Only united with Jesus can Christians bear fruits

Jesus refers to Himself as the stone which builders reject yet it is the cornerstone for whoever wants to build rightly and meaningfully. If we reject Jesus, we dive into an abyss of meaninglessness and barrenness. In the Gospel of John, Jesus gives us the condition we need in order to bear fruit: „Abide in me, and I in you. As the branch cannot bear fruit by itself, unless it abides in the vine, neither can you, unless you abide in me. I am the vine; you are the branches. Whoever abides in me and I in him, he it is that bears much fruit, for apart from me you can do nothing.“ (John 15, 4-5). Many times we struggle for improvement in the quality of our personal lives, our relationships, our families and homes, our politics and economies and forget that the one who guarantees this is Jesus. Let us involve the Lord in what we are building, then our lives will be fruitful. Count the blessings and all the graces you have been endowed with. They are all meant for your growth!
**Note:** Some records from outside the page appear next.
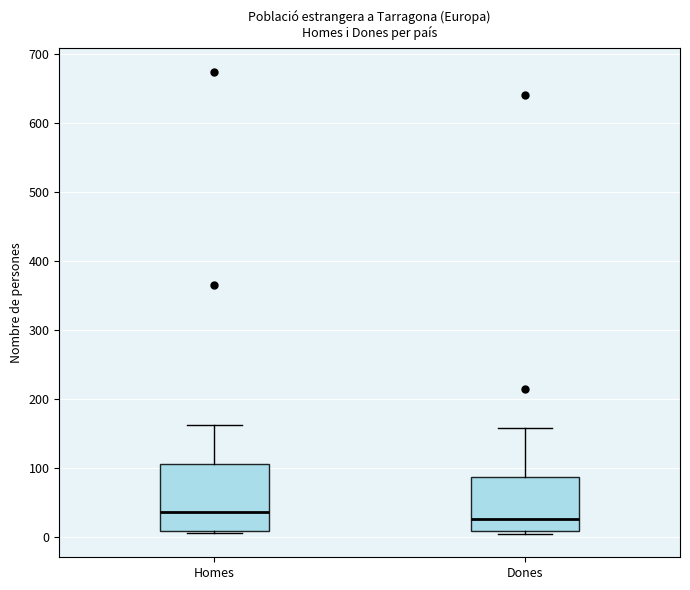

Comparing the boxes themselves (not the whiskers), which one is the tallest?

Homes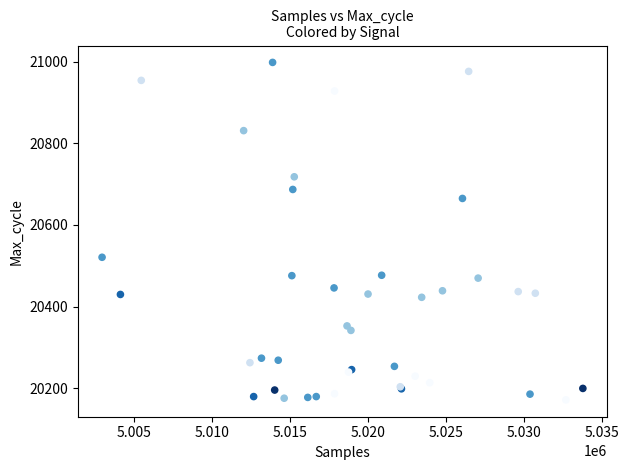

What Y value in the scatter plot is closest to 20585?

20521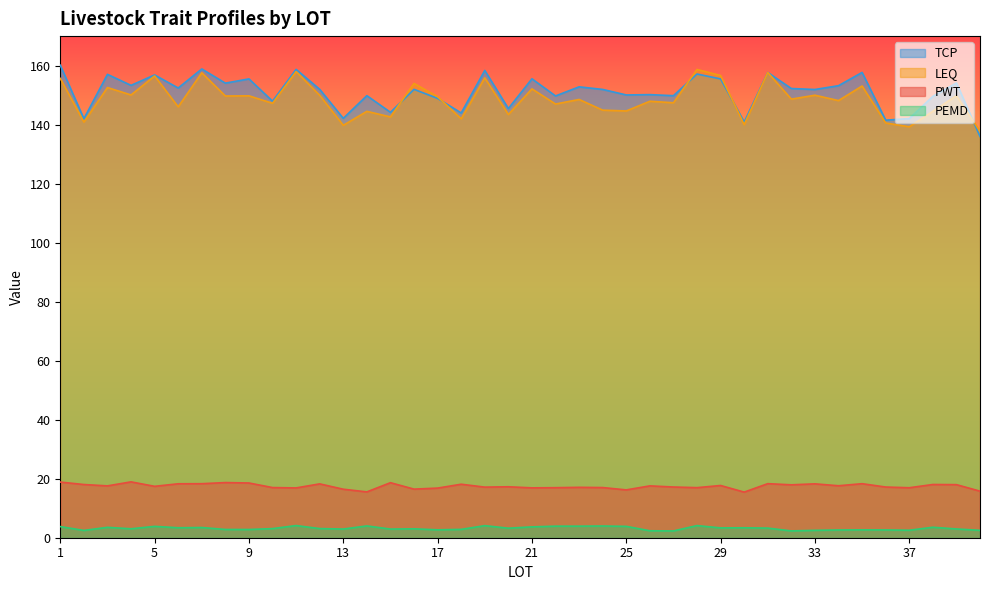

Where does the PWT series first go above 17?

1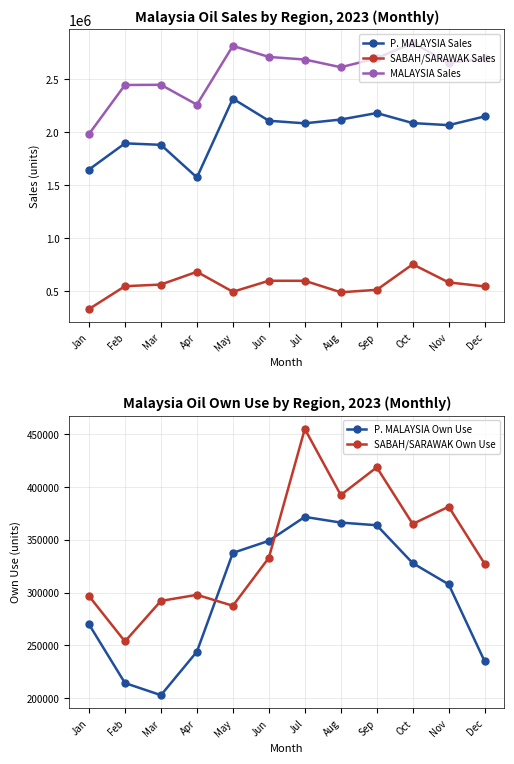

Is it true that SABAH/SARAWAK Own Use equals 333005 at Jun?

True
Not lords over but part of creation

We contemplate the message of today’s word of God on the Feast of St. Francis of Assisi (4th October). This invites us to face the challenge of this greatly admired saint. His message is very urgent for us today. Pope Francis tells us, that whereas Genesis speaks about Abel’s blood crying out to God from the earth, sister Earth herself „now cries to us because of the harm we have inflicted on her“ by plundering and „seeing ourselves as her lords and masters.“ In his encyclical Laudato si, Pope Francis calls for an integral approach to ecology which considers the earth as a common home and where the cry of the Earth and of the poor is heard. A common home has been entrusted to us. We are all stewards. In order to be people ready to bear fruits that won’t disappoint God, we ought to let ourselves be uprooted from our old patterns and be „planted“ anew. Rooted in Christ and in the values He lived and taught, we shall bring in a rich harvest to the glory of God.